▶ **TO DO**
Reproduce the listing verbatim, starting at the line containing "Skambutis Cat Eye PB-800" and ending at the last line of the listing, both included. Leave the pictures out.

▶ **DATA LISTING**
----

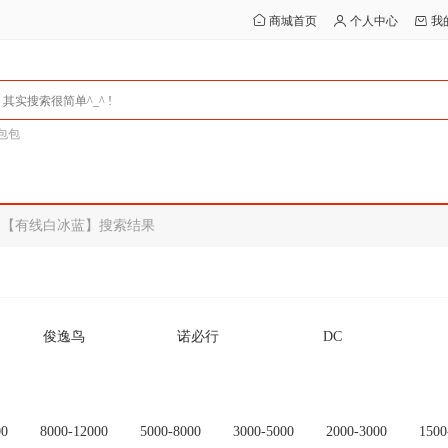
商城首页
个人中心
我
包包
金轴【有线白冰蓝】搜索结果
俊逸鸟
诺必行
DC
Ceamere
SMARE/十镁
行星达
其他
未设置品牌
OEM
00
8000-12000
5000-8000
3000-5000
2000-3000
1500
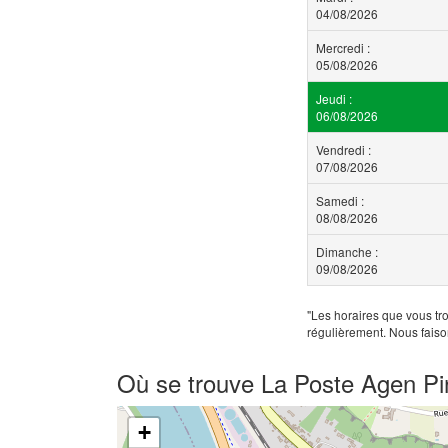
04/08/2026
Mercredi :
05/08/2026
Jeudi :
06/08/2026
Vendredi :
07/08/2026
Samedi :
08/08/2026
Dimanche :
09/08/2026
"Les horaires que vous tro
régulièrement. Nous faiso
Où se trouve La Poste Agen Pi
+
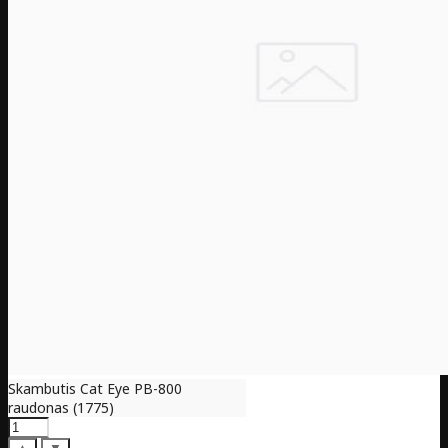
Skambutis Cat Eye PB-800
raudonas (1775)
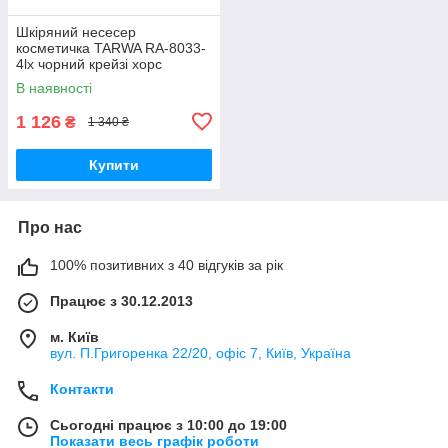
Шкіряний несесер
косметичка TARWA RA-8033-
4lx чорний крейзі хорс
В наявності
1 126
₴
1 340 ₴
Купити
Про нас
100% позитивних з 40 відгуків за рік
Працює з 30.12.2013
м. Київ
вул. П.Григоренка 22/20, офіс 7, Київ, Україна
Контакти
Сьогодні працює з 10:00 до 19:00
Показати весь графік роботи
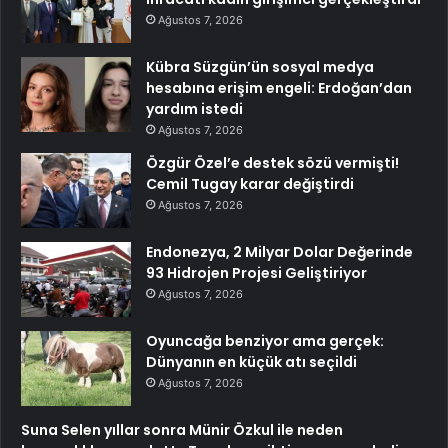
Ağustos 7, 2026
Kübra Süzgün’ün sosyal medya
hesabına erişim engeli: Erdoğan’dan
yardım istedi
Ağustos 7, 2026
Özgür Özel’e destek sözü vermişti!
Cemil Tugay karar değiştirdi
Ağustos 7, 2026
Endonezya, 2 Milyar Dolar Değerinde
93 Hidrojen Projesi Geliştiriyor
Ağustos 7, 2026
Oyuncağa benziyor ama gerçek:
Dünyanın en küçük atı seçildi
Ağustos 7, 2026
Suna Selen yıllar sonra Münir Özkul ile neden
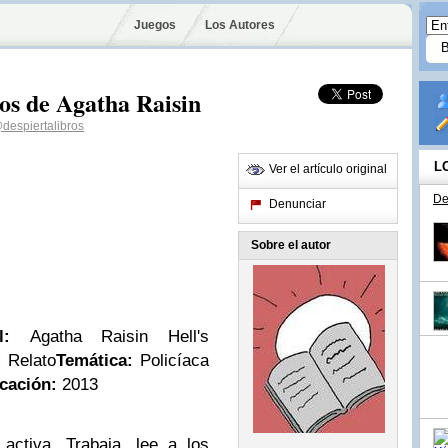
Juegos
Los Autores
ios de Agatha Raisin
despiertalibros
L
Ver el artículo original
De
Denunciar
Sobre el autor
nal:
Agatha Raisin Hell's
:
Relato
Temática:
Policíaca
cación:
2013
ctiva. Trabaja, lee a los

----

▶ **RESPONSE AREA**
Skambutis Cat Eye PB-800
raudonas (1775)
Шкіряний несесер
косметичка TARWA RA-8033-
4lx чорний крейзі хорс
В наявності
1 126
₴
1 340 ₴
Купити
Про нас
100% позитивних з 40 відгуків за рік
Працює з 30.12.2013
м. Київ
вул. П.Григоренка 22/20, офіс 7, Київ, Україна
Контакти
Сьогодні працює з 10:00 до 19:00
Показати весь графік роботи
Ağustos 7, 2026
Kübra Süzgün’ün sosyal medya
hesabına erişim engeli: Erdoğan’dan
yardım istedi
Ağustos 7, 2026
Özgür Özel’e destek sözü vermişti!
Cemil Tugay karar değiştirdi
Ağustos 7, 2026
Endonezya, 2 Milyar Dolar Değerinde
93 Hidrojen Projesi Geliştiriyor
Ağustos 7, 2026
Oyuncağa benziyor ama gerçek:
Dünyanın en küçük atı seçildi
Ağustos 7, 2026
Suna Selen yıllar sonra Münir Özkul ile neden
Juegos
Los Autores
ios de Agatha Raisin
despiertalibros
L
Ver el artículo original
De
Denunciar
Sobre el autor
nal:
Agatha Raisin Hell's
:
Relato
Temática:
Policíaca
cación:
2013
ctiva. Trabaja, lee a los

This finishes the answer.